La sección Temps de Festa recibió a la Falla Dos de Mayo, una de las comisiones más numerosas de Paterna, con un censo que ronda los 450 falleros entre mayores e infantiles. En el estudio estuvieron Valeria Luján, Fallera Mayor Infantil; los copresidentes Carlos Cerdán y Elena Martínez; y el presidente infantil Hugo Sánchez. La Fallera Mayor, Almudena, no pudo asistir, aunque estuvo muy presente durante la conversación.
La historia de la comisión se remonta a 1969 y, como tantas fallas, nació “en un bar y en una servilleta”, recordaba Elena Martínez, que entró en la falla en 1970 con apenas cuatro años. Desde entonces, la comisión ha crecido hasta convertirse en una de las más potentes del municipio. “Cuanta más gente, más pensamientos… pero también más soluciones”, reflexionaba Carlos, que comparte presidencia con su propia madre en una fórmula inédita de copresidencia conjunta. “Pensábamos que lo íbamos a llevar peor… y lo llevamos muy bien”, admitía entre risas.
Uno de los pilares de la comisión es el monumento. Compiten en Sección Especial con el lema Budú, obra de Josemi Gasent. “El monumento es lo más importante”, defendía Elena, que desde 2002 impulsa que el llibret y la falla giren en torno a la misma temática. En esta ocasión, el libro aborda el budú desde una perspectiva social y reivindicativa: “Queremos destruir guerras, ir en contra del bullying y del machismo”. Una apuesta por usar la falla como altavoz crítico sin perder el humor y la sátira.

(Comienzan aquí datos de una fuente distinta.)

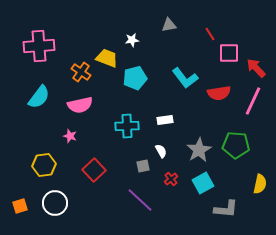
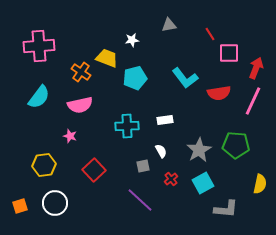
red arrow: rotated 65 degrees clockwise
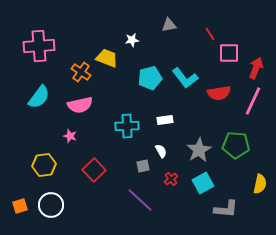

La presentación, celebrada en La Salle, volvió a ser uno de los grandes momentos del ejercicio. Valeria vivió una puesta en escena inspirada en Los Trolls: “Fue un bucle de emociones”, confesaba. Su hermano fue quien le impuso la banda, algo que “no me esperaba para nada”. La presentación mayor viajó hasta Cuba, con una escenografía trabajada al detalle. Y el fin de fiesta —base sobre la que luego se construye la presentación— volvió a demostrar el nivel artístico de una comisión que empieza a preparar estos actos prácticamente desde antes de septiembre.
De cara a marzo, la Dos de Mayo ya tiene marcado el calendario desde el día 13, con excursión a Valencia, albaes el día 14 y actividad constante hasta la cremà. Los representantes lo tienen claro sobre lo que le piden a 2026: “Que no llueva”, repetían entre risas. Y, sobre todo, que la comisión siga disfrutando como hasta ahora. “Que todo funcione correctamente y que la gente disfrute”, resumía Carlos. Porque si algo dejó claro la entrevista es que en la Dos de Mayo la falla es familia, es trabajo compartido… y es pasión durante los 365 días del año.